Rewrite the entries below with every instance of "chart" changed to "graph" and everything else left unchanged. Leave the pictures out of your answer.

-------- Exercise material

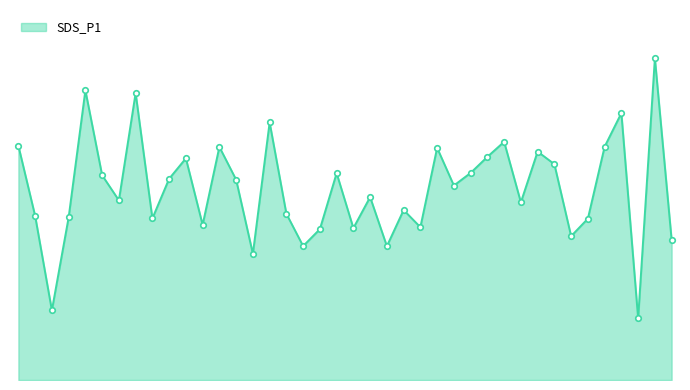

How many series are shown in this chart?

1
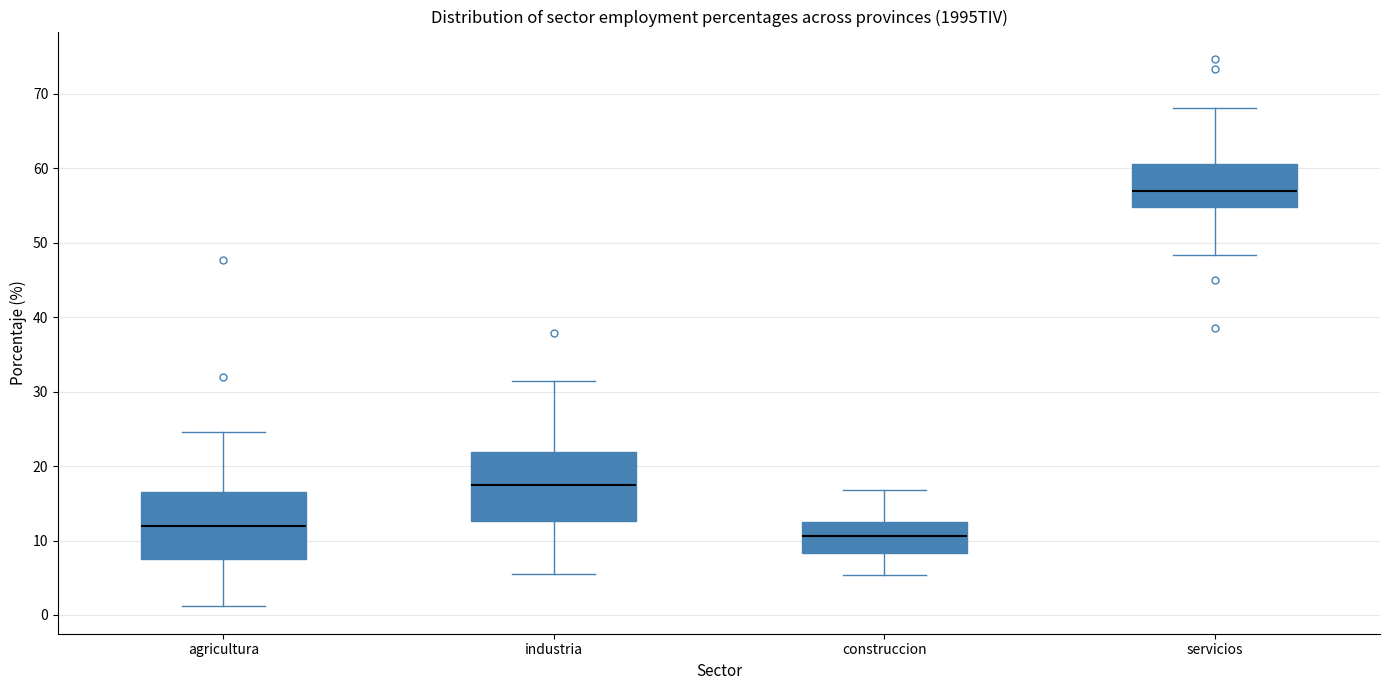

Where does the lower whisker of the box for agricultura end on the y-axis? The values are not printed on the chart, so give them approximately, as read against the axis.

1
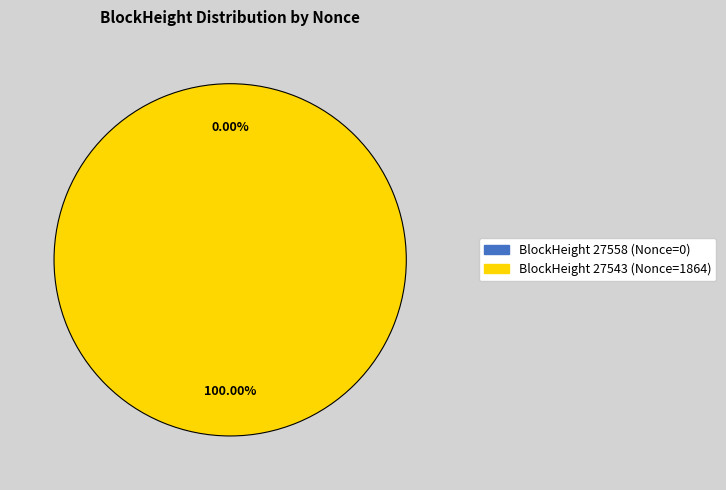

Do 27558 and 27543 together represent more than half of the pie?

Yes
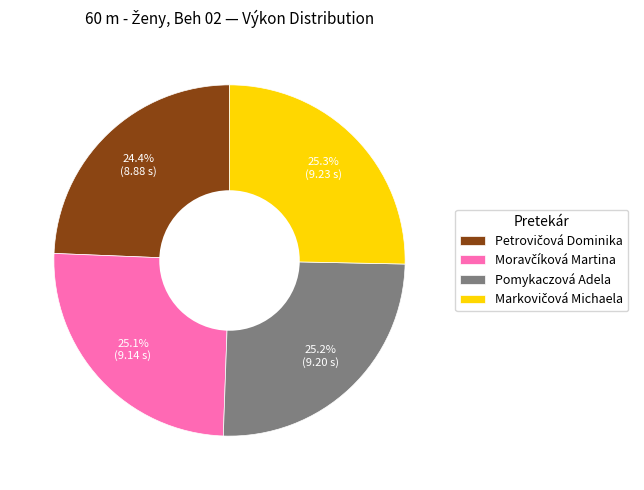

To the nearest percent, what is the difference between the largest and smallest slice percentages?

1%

----------------

== Response ==
How many series are shown in this graph?

1

Where does the lower whisker of the box for agricultura end on the y-axis? The values are not printed on the graph, so give them approximately, as read against the axis.

1

Do 27558 and 27543 together represent more than half of the pie?

Yes

To the nearest percent, what is the difference between the largest and smallest slice percentages?

1%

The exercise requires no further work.